Por su parte, el secretario general de la ONU, Kofi Annan, renovó en la capital italiana su pedido de "un alto el fuego inmediato" y definió la situación como "terrible y peligrosa".
La conferencia también propuso el envío de "una fuerza internacional bajo mandato de la ONU" al sur de Líbano, al tiempo que la Unión Europea (UE), en su calidad de participante en la cita, anunció la celebración de una reunión de crisis el 1 de agosto.
La cita romana comenzó con un minuto de silencio por la muerte en el sur del Líbano de cuatro observadores de la ONU el martes, tras el bombardeo israelí de su puesto en Jiam. Ello desató una polémica entre la ONU e Israel, así como una generalizada condena internacional.
Annan declaró que el bombardeo israelí contra una posición de la ONU fue un acto "aparentemente deliberado". "Estoy profundamente conmocionado", manifestó.
El primer ministro israelí, Ehud Olmert, expresó inmediatamente su "profundo pesar" y ordenó una investigación sobre el bombardeo, al que calificó de "accidental" puesto que, afirmó, tenía como objetivo una posición de Hezbolá y no un puesto de observadores de la ONU.
No obstante, Olmert afirmó que era "inconcebible que el error cometido sea calificado por la ONU de 'acto aparentemente deliberado'".
"No hay razones para pensar" que el lugar donde estaban los cuatro observadores de la ONU en el sector Jiam, haya sido bombardeado intencionalmente por el ejército israelí, dijo por su parte el portavoz de la Casa Blanca.
El Consejo de Seguridad de las Naciones Unidas tenía previsto condenar el ataque en las próximas horas por medio de una "declaración presidencial". Mientras la diplomacia trabajaba en Roma, Hezbolá volvió a exigir una tregua al descartar cualquier solución que excluya un canje de prisioneros.

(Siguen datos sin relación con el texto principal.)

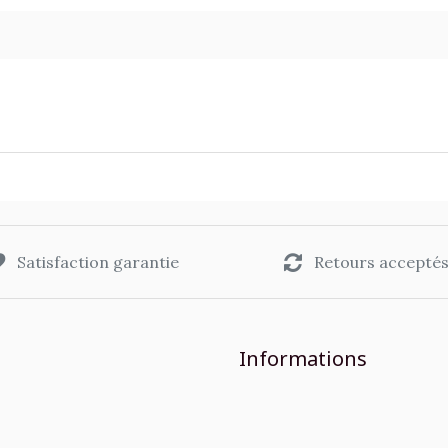
Satisfaction garantie
Retours accepté
Informations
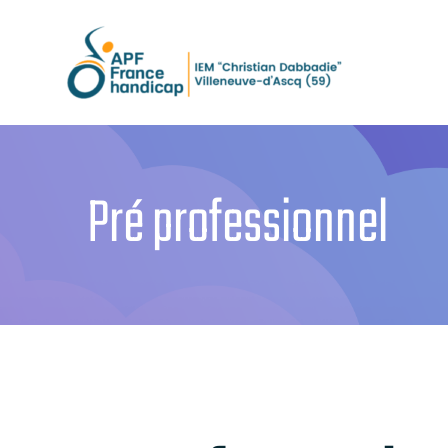
Passer
au
contenu
Pré professionnel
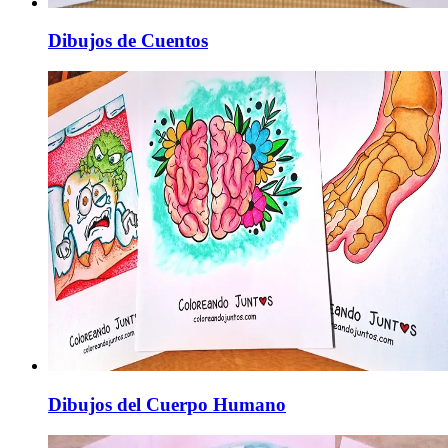
Dibujos de Cuentos
Dibujos del Cuerpo Humano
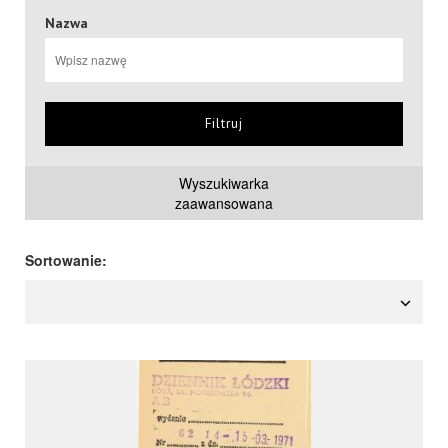
Nazwa
Filtruj
Wyszukiwarka
zaawansowana
Sortowanie:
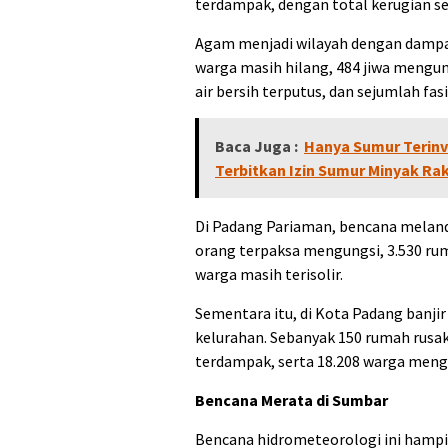
terdampak, dengan total kerugian s
Agam menjadi wilayah dengan dampak
warga masih hilang, 484 jiwa mengun
air bersih terputus, dan sejumlah fas
Baca Juga :
Hanya Sumur Terinve
Terbitkan Izin Sumur Minyak R
Di Padang Pariaman, bencana meland
orang terpaksa mengungsi, 3.530 rum
warga masih terisolir.
Sementara itu, di Kota Padang banj
kelurahan. Sebanyak 150 rumah rusak,
terdampak, serta 18.208 warga meng
Bencana Merata di Sumbar
Bencana hidrometeorologi ini hampir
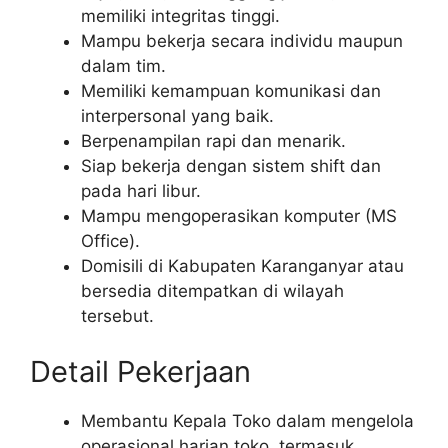
memiliki integritas tinggi.
Mampu bekerja secara individu maupun
dalam tim.
Memiliki kemampuan komunikasi dan
interpersonal yang baik.
Berpenampilan rapi dan menarik.
Siap bekerja dengan sistem shift dan
pada hari libur.
Mampu mengoperasikan komputer (MS
Office).
Domisili di Kabupaten Karanganyar atau
bersedia ditempatkan di wilayah
tersebut.
Detail Pekerjaan
Membantu Kepala Toko dalam mengelola
operasional harian toko, termasuk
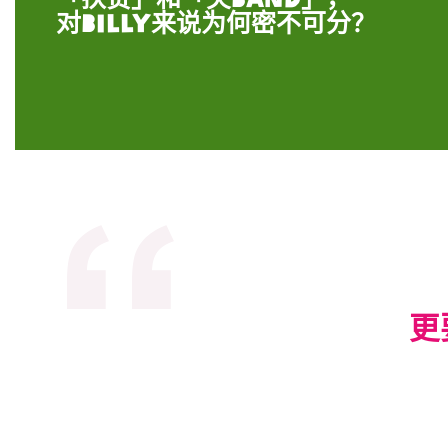
对Billy来说为何密不可分？
更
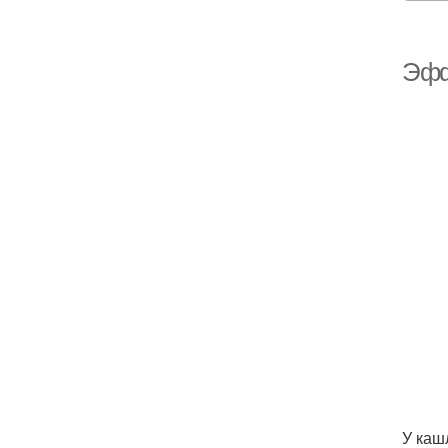
Эфф
У каш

"El gobierno libanés se comprometió a llegar a un alto el fuego inmediato y total y a negociaciones indirectas para el intercambio de prisioneros" entre Israel y Hezbolá, declaró Mohamad Raad, jefe del bloque parlamentario del partido chiíta en un comunicado en Beirut.
Pero Israel rechazó una vez más este llamado y aseguró que está dispuesto a continuar con sus ataques dirigidos contra Hezbolá en cualquier lugar que se encuentren.
El primer ministro israelí, por su parte, manifestó su deseo de establecer una zona de seguridad "de entre uno y dos kilómetros" en el sur de Líbano para echar a Hezbolá de la frontera, pero sin que ello conlleve una reocupación del lugar por parte de las tropas terrestres del Estado hebreo.
Por último, dos aviones militares jordanos cargados con material médico aterrizaron por primera vez en el aeropuerto internacional de Beirut, sometido a bloqueo por Israel desde el 13 de julio, para empezar a llevar la ayuda necesaria a los 80,000 desplazados a causa del conflicto.